[1870 Westbrook & Deering Map Detail]
And from Wikipedia: (italics and links added)
The area around outer Brighton Avenue is Nasons Corner. While part of the independent town of Deering in the 1890s, the area was primarily agricultural, with acres of strawberries and fields of hay. Capisic Brook runs through part of the neighborhood, and its banks were home to the Lucas and Hamblet family-run brickyards, which were sold throughout New England. In 1898, Nasons Corner and the rest of Deering was annexed by the City of Portland. The earliest housing developments in the neighborhood were built beginning around that time and were called Brighton Avenue Terrace and Portland Garden (now Holm Street and Taft Street). The Glenwood project was underway by 1900. It included affordable bungalow style homes named for English counties (Devon, Dorset, Essex and Warwick).

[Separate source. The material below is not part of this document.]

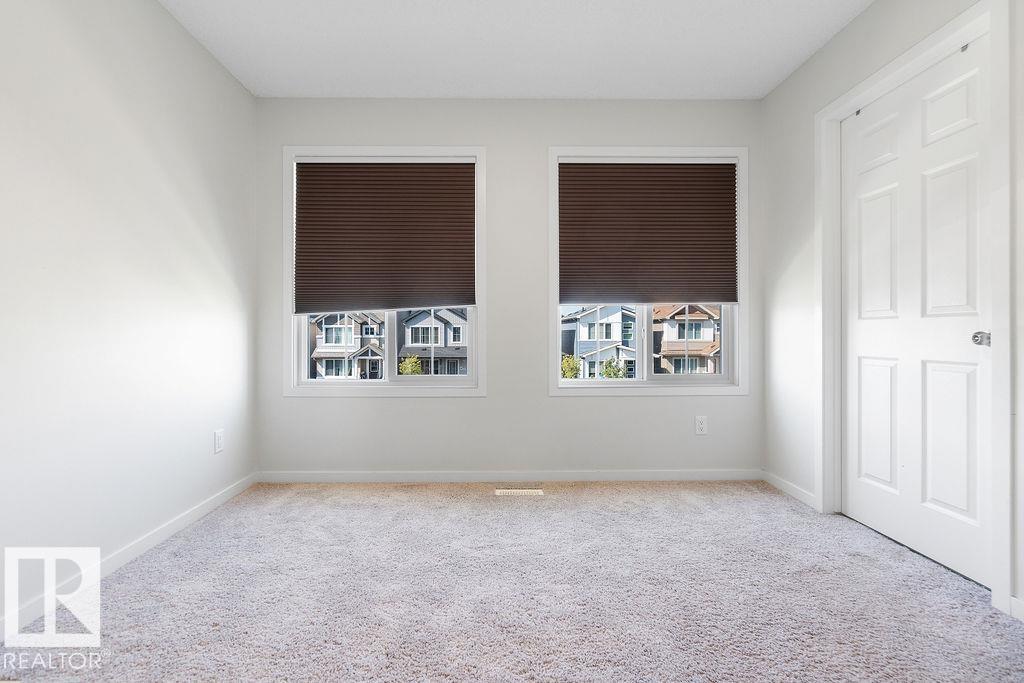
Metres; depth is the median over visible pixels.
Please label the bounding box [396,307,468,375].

(The annexation of Deering, by the way, was apparently against the will of its inhabitants.)
So perhaps for a long while, the place where the white pine tree grew was a strawberry field or hay field. Or maybe it was the place behind those fields where the people didn’t get to, just birds and other animals doing their own thing. Learning these stories changes the way I feel as I walk around my neighborhood. I think about a land with no concrete on it, no roads, no buildings.